Wenn man sich das heutige deutsche Krankensystem mit der Zweiteilung in gesetzliche und private Krankenversicherung anschaut, dann fragt man sich, warum gerade die beiden Parteien mit dem C im Namen immer noch auf dem mittelalterlichen Standpunkt von Herren und Knechten, von reich und arm, bestehen.
Das auf Bismarck beruhende System wurde früher in vielen europäischen Ländern übernommen. Heute hat es kein einziges europäisches Land mehr. Es wird außer in Deutschland weltweit nur noch in Chile angewendet. Warum wohl?
Es wird doppelt so viel operiert wie in Frankreich und England. Ja, sind die deutschen Herzkranzgefäße (in Klammern wird die Anzahl der deutschen Operationen zum OECD-Durchschnitt im Jahre 2015 angegeben: 295 zu 177), Hüftgelenke (295 zu 154), Knieprothesen (213 zu 122), Brusterhaltung (232 zu 108) und Augen (178 zu 118) schlechter als in England und Frankreich? Dann wäre ja das deutsche Gesundheitssystem a priori miserabel.
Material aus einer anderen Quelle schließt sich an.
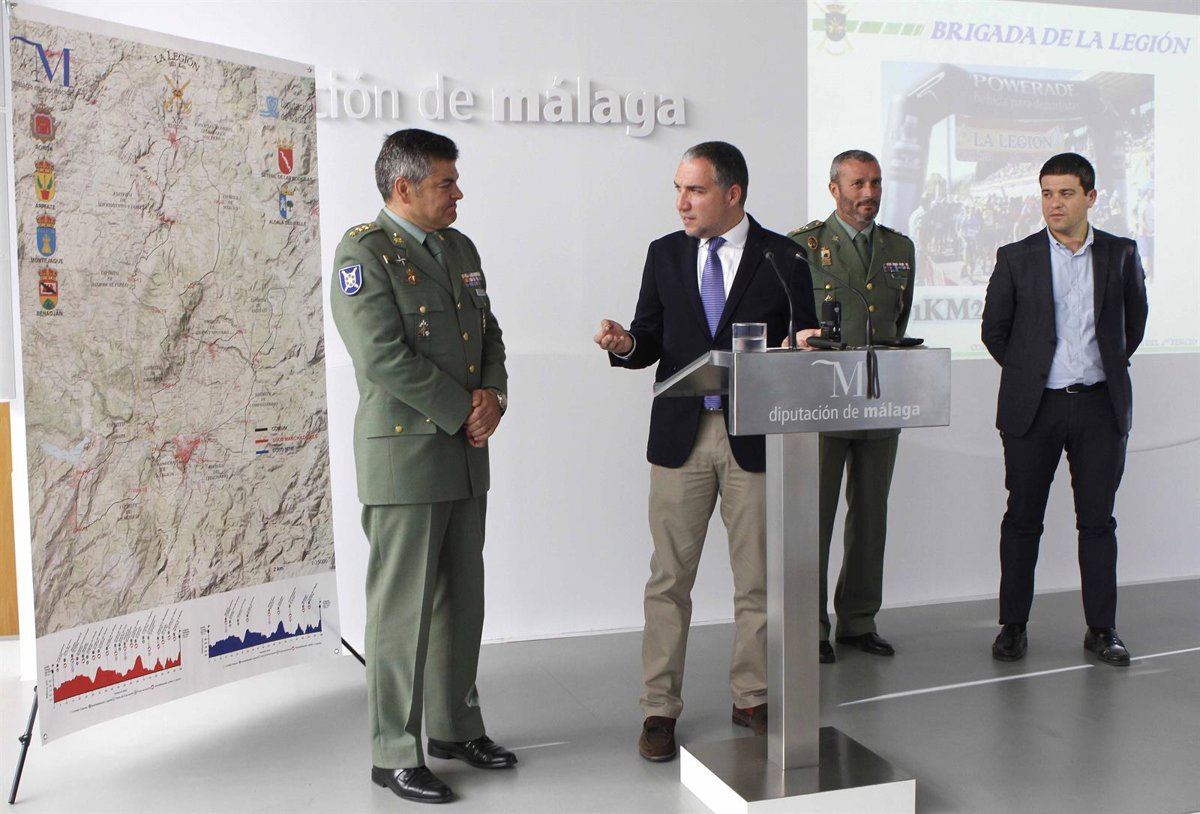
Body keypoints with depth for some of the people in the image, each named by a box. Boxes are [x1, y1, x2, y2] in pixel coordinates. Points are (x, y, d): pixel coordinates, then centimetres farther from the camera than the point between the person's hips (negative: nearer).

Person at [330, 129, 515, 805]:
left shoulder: (461, 249, 14)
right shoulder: (364, 252, -10)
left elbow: (490, 334, 17)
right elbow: (384, 357, -19)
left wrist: (492, 396, -3)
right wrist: (464, 412, -13)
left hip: (467, 452, 8)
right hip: (404, 453, -8)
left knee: (463, 598, 15)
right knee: (404, 607, -1)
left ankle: (456, 726, 29)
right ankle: (396, 753, 12)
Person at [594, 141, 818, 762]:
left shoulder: (783, 257, 1)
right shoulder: (664, 254, 8)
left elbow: (804, 343, 3)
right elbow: (651, 340, 8)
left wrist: (802, 347, -20)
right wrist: (625, 344, -14)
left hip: (755, 436, -1)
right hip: (681, 433, 1)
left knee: (755, 577, 10)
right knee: (669, 577, 5)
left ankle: (750, 698, 26)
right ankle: (660, 707, 15)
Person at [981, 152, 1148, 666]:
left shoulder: (1121, 254, 5)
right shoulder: (1016, 258, 1)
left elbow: (1134, 320, 18)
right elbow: (994, 329, 9)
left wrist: (1110, 366, 12)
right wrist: (1028, 373, 7)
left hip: (1100, 406, 1)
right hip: (1034, 407, -1)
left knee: (1097, 521, 6)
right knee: (1022, 519, 5)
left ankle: (1102, 629, 17)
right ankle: (1013, 625, 15)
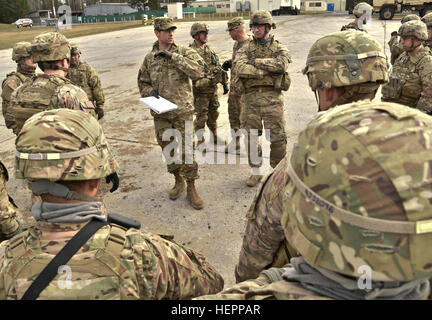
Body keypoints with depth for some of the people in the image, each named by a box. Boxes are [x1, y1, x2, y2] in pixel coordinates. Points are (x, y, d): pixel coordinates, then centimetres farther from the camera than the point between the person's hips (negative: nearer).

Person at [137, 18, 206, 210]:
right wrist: (151, 92, -7)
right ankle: (178, 181, 34)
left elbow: (198, 71, -20)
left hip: (183, 111, -3)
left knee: (186, 151, -1)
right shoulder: (149, 58, 7)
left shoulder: (184, 52, -3)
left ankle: (191, 189, 13)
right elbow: (143, 83, 16)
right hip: (161, 114, 4)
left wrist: (173, 57, -20)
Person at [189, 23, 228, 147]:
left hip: (213, 88, 7)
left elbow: (218, 67, 15)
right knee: (201, 117, 1)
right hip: (200, 90, -7)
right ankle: (200, 141, 17)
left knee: (214, 114, 17)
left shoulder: (209, 49, 10)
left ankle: (215, 137, 33)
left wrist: (224, 83, 13)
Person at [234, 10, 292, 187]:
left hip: (272, 98, -1)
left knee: (277, 138, -1)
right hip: (251, 98, 2)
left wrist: (256, 62, -12)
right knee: (250, 137, 8)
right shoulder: (246, 48, 9)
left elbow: (282, 64, -16)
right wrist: (265, 71, -15)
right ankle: (256, 172, 25)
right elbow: (239, 68, -11)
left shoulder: (279, 48, 7)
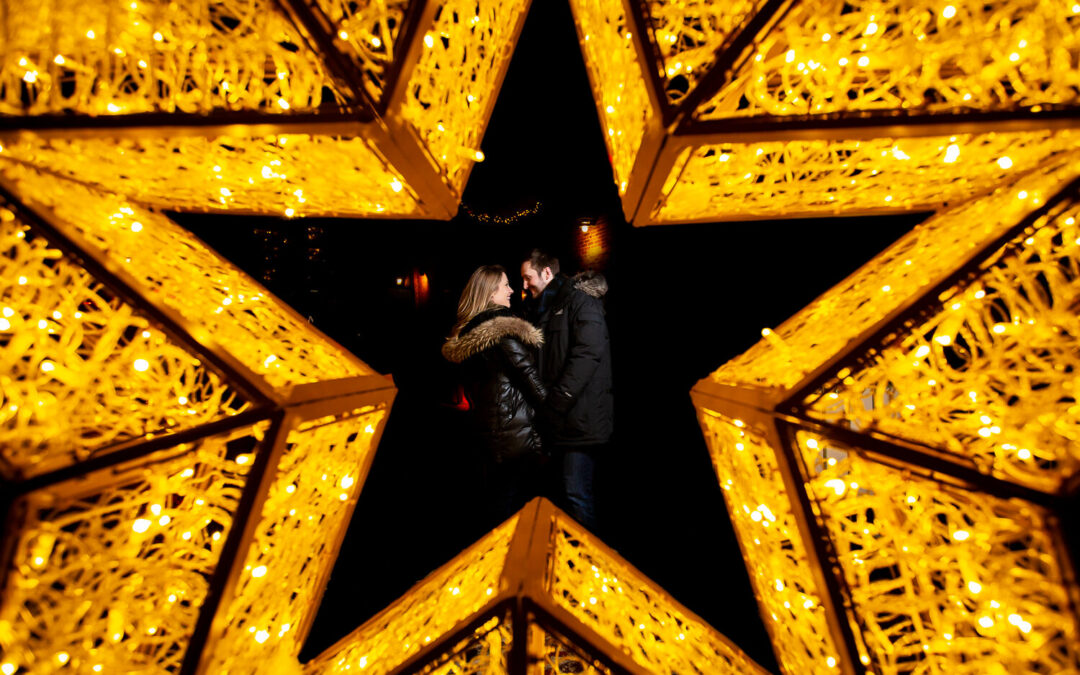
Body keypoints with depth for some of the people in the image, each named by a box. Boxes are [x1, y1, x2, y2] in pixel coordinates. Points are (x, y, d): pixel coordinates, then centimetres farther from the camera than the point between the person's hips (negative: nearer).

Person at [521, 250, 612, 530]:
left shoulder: (580, 301, -6)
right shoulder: (542, 311, 19)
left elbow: (589, 353, -19)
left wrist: (555, 401, -19)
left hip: (580, 417, -8)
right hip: (557, 419, 8)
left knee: (576, 493, -3)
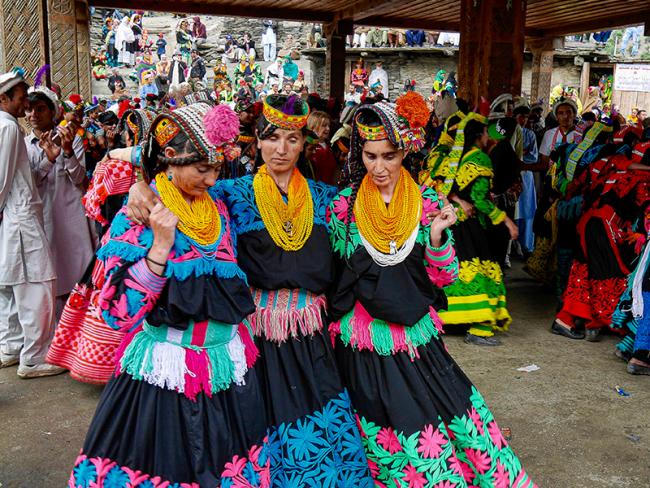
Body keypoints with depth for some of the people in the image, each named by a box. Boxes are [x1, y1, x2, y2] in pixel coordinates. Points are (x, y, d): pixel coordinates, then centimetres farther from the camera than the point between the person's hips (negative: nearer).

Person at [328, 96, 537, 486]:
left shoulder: (429, 204, -1)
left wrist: (437, 236, -15)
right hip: (366, 344, -1)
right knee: (406, 444, 2)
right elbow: (333, 278, 6)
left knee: (462, 424, 2)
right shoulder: (343, 206, -3)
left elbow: (443, 279, 0)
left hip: (419, 338, 2)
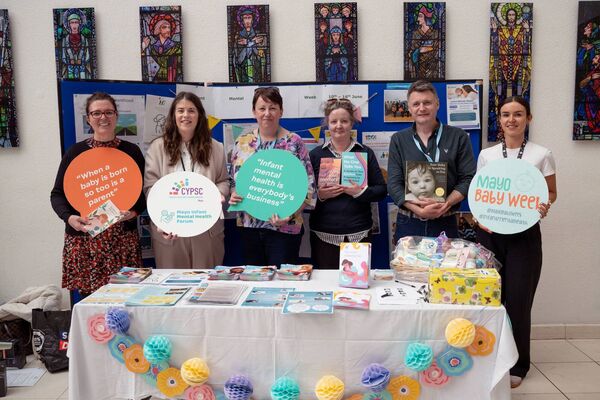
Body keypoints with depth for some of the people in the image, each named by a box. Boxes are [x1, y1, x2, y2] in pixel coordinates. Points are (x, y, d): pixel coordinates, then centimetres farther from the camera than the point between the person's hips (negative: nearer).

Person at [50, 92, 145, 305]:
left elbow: (143, 191, 10)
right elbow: (57, 193, 6)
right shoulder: (75, 152, 5)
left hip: (123, 239, 0)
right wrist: (69, 217, -13)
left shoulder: (131, 151, 7)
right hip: (83, 238, 0)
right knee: (87, 297, -3)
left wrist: (134, 211, -10)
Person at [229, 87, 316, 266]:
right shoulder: (242, 142, 7)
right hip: (248, 225, 4)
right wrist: (233, 196, -7)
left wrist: (291, 214, -18)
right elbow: (232, 179, 14)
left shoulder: (294, 142, -4)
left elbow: (308, 185, -6)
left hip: (284, 227, -3)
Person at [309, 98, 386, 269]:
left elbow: (382, 190, 4)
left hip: (359, 234, 0)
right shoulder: (316, 154, 7)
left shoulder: (366, 153, 8)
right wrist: (320, 195, -13)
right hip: (324, 234, 0)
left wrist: (360, 192, -13)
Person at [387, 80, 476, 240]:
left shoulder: (458, 137, 3)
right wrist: (418, 210, -16)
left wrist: (446, 204, -16)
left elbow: (468, 179, 0)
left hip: (445, 223, 0)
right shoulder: (398, 140, 5)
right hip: (408, 223, 1)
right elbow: (394, 183, -1)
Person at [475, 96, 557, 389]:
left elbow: (551, 192, 7)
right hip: (489, 232, 2)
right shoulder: (486, 155, 6)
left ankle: (516, 365, 17)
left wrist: (544, 206, -15)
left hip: (524, 233, -2)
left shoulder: (541, 155, 1)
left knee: (518, 299, 0)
Es liegt natürlich an den Fallpauschalen. Mit bestimmten Quartalszahlen können einige Chefärzte ihr Gehalt aufbessern und auch dem niedergelassenen Kollegen noch ein Zubrot für seinen Tipp zukommen lassen. Natürlich macht die Vielzahl der Operationen unser System besonders teuer – aber nicht besser.
Im OP-Atlas des WDR(19.06.2017) kann man lesen: »Große regionale Unterschiede: Warum werden in den alten Bundesländern deutlich mehr Kaiserschnitte gemacht als in den neuen? Warum werden erstaunlich viele Kniegelenksprothesen in Bayern eingebaut? Warum werden in Osthessen im Vergleich zum Bundesdurchschnitt fast dreimal mehr Menschen am Rücken operiert?«
Die deutsche Pharmaindustrie muss ihre Testergebnisse im Gegensatz zu den USA nicht veröffentlichen. Sie können im ersten Jahr bei Neumedikamenten den Preis selbst festsetzen. Manchmal werden Nuancen geändert und der Preis steigt um das Tausendfache ohne Mehrnutzen. Bei Generika gibt es Engpässe, weil sich der Vertrieb nicht mehr lohnt. Da könnte doch der Staat die Produktion übernehmen.
Viele Ärzte werden bei Diagnosen von Krankenkassen beeinflusst – und sollen die gesundheitliche Lage ihrer Patienten auf dem Papier schlechter darstellen, als sie ist. Die Gesetzesverschärfung, die das verhindern sollte, scheint zu verpuffen.
Die Zweiteilung in private und gesetzliche Versicherte ist nicht mehr zeitgemäß. Warum muss ein gesetzlich Versicherter zwei Wochen auf einen Facharzttermin warten? Warum muss die gesetzliche Krankenkasse einen Versicherten der Privaten Krankenkasse, der seine Beiträge nicht mehr bezahlen kann, subventionieren? Warum müssen wir in einem unsinnigen System Tausende von überflüssigen Operationen mitfinanzieren? Prof. Lauterbach von der SPD will ja mit der Bürgerversicherung nicht das ganze System über den Haufen werfen, sondern es an die Gegebenheiten anpassen.